### RECORD EXCERPTS

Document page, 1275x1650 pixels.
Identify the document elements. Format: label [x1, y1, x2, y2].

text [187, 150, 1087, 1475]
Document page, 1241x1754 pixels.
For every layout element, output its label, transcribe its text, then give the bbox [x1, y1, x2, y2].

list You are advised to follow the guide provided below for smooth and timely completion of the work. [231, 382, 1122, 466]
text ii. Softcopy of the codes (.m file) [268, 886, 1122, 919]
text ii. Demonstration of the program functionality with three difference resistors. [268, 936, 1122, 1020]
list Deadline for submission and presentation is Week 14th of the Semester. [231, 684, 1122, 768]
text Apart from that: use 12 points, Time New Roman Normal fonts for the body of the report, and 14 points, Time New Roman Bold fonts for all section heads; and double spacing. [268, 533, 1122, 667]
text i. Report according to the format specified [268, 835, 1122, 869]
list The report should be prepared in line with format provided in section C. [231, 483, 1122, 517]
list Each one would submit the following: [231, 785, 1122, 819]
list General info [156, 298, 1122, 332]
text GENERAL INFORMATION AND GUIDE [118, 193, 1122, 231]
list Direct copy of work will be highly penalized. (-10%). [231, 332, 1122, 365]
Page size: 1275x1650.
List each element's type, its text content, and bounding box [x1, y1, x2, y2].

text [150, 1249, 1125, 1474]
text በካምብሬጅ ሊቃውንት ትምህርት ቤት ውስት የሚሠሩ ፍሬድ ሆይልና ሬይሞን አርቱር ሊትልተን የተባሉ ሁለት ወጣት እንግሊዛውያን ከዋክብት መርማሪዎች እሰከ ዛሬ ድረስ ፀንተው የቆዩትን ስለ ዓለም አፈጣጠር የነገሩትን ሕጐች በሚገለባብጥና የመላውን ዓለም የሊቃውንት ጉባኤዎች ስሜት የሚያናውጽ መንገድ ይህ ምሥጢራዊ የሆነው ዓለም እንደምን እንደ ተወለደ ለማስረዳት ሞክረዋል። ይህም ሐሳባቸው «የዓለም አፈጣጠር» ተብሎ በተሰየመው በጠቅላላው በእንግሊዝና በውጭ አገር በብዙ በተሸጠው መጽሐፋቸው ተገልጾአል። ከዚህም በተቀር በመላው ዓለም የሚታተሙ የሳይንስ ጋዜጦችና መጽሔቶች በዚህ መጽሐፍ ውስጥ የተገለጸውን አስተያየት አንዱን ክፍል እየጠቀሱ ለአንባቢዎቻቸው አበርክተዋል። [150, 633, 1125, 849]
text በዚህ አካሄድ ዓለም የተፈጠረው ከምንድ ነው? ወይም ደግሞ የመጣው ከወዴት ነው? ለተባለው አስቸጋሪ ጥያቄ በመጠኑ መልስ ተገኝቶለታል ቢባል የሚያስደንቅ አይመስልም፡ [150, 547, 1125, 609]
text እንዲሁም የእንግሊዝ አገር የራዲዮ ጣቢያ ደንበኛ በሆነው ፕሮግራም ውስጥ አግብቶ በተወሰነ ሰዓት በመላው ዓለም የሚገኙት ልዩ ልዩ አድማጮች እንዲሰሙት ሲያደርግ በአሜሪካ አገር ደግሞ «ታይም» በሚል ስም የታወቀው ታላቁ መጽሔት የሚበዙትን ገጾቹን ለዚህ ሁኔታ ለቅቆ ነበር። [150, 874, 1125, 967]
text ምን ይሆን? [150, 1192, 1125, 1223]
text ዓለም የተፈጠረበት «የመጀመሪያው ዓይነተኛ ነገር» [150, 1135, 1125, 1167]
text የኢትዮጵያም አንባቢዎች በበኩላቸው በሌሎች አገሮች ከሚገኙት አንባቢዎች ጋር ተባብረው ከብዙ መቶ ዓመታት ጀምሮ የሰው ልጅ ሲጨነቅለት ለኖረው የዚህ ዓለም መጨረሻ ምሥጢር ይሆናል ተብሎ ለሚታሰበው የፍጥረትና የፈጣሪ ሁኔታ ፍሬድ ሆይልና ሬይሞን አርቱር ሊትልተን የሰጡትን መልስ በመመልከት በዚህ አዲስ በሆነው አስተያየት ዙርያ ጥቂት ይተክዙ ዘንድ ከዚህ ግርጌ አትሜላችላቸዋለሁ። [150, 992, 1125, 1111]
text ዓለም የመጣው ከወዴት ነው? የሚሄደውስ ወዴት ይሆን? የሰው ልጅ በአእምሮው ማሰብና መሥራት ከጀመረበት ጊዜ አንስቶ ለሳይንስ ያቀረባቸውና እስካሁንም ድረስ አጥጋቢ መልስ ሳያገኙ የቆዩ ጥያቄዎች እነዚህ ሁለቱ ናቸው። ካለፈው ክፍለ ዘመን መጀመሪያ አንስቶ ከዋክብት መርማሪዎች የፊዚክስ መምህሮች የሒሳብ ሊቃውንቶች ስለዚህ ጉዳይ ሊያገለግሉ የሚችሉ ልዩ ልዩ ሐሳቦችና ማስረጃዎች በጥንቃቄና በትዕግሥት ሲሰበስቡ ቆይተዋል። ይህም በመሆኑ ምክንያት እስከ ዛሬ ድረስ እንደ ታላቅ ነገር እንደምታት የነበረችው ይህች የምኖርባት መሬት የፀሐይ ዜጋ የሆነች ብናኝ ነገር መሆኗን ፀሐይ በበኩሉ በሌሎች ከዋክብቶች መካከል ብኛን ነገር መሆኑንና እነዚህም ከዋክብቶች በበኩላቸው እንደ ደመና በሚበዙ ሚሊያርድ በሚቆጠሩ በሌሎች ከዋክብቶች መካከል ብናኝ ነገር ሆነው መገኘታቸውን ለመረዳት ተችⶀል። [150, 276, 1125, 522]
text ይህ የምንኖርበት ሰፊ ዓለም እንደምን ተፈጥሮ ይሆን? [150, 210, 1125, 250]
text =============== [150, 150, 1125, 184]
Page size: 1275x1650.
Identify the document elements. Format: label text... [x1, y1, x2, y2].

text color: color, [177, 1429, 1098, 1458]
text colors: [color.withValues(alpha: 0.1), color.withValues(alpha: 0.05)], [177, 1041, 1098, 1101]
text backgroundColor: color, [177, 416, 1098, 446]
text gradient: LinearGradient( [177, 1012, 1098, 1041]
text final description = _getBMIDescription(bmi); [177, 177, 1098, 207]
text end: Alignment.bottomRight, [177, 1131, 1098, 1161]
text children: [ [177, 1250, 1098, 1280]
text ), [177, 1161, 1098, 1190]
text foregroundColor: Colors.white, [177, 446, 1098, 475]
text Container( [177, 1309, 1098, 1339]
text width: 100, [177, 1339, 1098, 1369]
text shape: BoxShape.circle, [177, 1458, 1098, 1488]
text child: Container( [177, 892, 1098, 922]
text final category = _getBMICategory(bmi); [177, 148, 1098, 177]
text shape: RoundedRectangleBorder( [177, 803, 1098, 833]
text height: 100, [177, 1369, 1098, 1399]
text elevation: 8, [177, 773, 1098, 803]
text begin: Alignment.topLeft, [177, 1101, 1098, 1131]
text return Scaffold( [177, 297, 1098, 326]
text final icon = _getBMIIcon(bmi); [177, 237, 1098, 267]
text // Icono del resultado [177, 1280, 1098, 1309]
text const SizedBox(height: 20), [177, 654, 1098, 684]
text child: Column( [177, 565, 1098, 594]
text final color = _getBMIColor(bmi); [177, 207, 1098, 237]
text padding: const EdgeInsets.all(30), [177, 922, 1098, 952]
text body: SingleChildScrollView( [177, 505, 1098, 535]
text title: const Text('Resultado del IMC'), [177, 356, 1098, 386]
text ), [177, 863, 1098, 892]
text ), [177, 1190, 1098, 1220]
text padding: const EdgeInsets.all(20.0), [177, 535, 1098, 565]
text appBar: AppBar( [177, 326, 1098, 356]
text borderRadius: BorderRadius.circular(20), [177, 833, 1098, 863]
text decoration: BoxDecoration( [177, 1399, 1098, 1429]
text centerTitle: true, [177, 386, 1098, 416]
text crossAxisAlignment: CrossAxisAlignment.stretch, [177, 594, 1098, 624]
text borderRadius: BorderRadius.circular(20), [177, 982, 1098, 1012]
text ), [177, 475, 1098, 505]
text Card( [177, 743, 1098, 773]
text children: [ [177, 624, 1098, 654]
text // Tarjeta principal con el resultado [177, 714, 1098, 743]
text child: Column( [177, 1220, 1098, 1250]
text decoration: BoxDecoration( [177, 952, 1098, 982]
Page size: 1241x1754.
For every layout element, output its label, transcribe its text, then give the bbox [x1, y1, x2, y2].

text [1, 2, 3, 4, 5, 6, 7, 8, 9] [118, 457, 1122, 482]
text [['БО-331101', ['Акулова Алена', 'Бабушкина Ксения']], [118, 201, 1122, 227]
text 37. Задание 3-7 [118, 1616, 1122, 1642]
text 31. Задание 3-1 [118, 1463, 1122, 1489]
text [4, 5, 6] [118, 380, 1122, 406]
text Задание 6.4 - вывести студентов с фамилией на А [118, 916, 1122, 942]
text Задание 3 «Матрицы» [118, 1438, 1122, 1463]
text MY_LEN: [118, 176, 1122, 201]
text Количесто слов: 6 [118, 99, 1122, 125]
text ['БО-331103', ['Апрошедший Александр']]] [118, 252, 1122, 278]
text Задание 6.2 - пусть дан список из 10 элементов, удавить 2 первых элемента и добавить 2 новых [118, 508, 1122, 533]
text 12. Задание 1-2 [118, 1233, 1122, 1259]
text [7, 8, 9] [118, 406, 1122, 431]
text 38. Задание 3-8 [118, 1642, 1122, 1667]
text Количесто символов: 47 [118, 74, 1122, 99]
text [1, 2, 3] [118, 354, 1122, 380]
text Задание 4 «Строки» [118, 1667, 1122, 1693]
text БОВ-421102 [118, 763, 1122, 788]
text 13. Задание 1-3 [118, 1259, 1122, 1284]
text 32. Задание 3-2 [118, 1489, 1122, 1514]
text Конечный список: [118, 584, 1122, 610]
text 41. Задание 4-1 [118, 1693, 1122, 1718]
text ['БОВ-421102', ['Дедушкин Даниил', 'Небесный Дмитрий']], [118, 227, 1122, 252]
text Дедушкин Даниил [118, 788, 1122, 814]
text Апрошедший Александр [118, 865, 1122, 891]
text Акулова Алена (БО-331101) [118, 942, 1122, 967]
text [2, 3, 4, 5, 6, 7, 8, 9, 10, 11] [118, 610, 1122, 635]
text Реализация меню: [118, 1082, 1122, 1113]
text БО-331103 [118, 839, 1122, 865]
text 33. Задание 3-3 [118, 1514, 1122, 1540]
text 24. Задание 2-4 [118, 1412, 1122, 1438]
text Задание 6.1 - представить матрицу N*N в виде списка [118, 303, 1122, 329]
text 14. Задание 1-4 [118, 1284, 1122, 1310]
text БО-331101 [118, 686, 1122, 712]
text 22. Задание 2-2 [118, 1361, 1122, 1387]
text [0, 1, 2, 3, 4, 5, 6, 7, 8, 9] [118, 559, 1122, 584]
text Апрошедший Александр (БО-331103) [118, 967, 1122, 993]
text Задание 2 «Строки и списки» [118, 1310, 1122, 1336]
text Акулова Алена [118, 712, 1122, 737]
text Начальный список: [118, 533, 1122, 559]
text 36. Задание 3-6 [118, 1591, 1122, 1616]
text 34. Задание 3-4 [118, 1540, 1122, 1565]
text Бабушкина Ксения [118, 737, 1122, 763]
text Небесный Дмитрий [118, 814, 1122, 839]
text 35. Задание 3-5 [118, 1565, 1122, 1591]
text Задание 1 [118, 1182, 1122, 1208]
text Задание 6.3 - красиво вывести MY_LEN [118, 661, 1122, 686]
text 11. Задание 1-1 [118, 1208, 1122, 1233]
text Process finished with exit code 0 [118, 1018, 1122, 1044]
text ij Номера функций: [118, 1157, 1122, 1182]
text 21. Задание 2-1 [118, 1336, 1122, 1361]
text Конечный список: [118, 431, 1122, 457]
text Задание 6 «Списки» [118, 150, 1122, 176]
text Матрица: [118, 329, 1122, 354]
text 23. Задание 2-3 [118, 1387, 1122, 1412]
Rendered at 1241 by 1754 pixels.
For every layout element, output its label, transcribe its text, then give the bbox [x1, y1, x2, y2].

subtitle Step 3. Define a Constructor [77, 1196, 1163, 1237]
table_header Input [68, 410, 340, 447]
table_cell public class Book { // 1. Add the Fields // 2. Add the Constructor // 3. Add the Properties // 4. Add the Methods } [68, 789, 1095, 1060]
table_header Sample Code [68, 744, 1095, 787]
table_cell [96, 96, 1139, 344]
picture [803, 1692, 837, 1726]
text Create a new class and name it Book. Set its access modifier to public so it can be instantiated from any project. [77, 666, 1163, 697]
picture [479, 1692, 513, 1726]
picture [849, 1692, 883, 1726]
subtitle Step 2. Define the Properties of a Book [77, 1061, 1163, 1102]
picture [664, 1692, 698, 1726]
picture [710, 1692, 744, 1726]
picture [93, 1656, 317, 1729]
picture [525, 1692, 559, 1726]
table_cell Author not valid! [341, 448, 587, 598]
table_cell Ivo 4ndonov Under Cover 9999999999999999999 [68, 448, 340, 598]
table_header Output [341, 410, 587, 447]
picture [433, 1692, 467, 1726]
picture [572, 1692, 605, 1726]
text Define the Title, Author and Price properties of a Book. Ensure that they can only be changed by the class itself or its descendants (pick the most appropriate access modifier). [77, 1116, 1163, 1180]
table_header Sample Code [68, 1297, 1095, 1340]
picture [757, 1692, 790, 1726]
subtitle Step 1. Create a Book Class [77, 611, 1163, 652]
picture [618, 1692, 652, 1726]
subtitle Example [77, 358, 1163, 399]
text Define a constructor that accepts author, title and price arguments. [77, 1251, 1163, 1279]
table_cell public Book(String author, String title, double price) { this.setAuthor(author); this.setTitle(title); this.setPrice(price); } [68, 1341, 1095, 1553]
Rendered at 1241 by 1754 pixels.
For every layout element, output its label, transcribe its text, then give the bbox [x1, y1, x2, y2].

### YOUR ASSIGNMENT
Read the entries above and find each line holding the word "Апрошедший". Copy it out.

### SOLUTION TO THE PROBLEM
text ['БО-331103', ['Апрошедший Александр']]] [118, 252, 1122, 278]
text Апрошедший Александр [118, 865, 1122, 891]
text Апрошедший Александр (БО-331103) [118, 967, 1122, 993]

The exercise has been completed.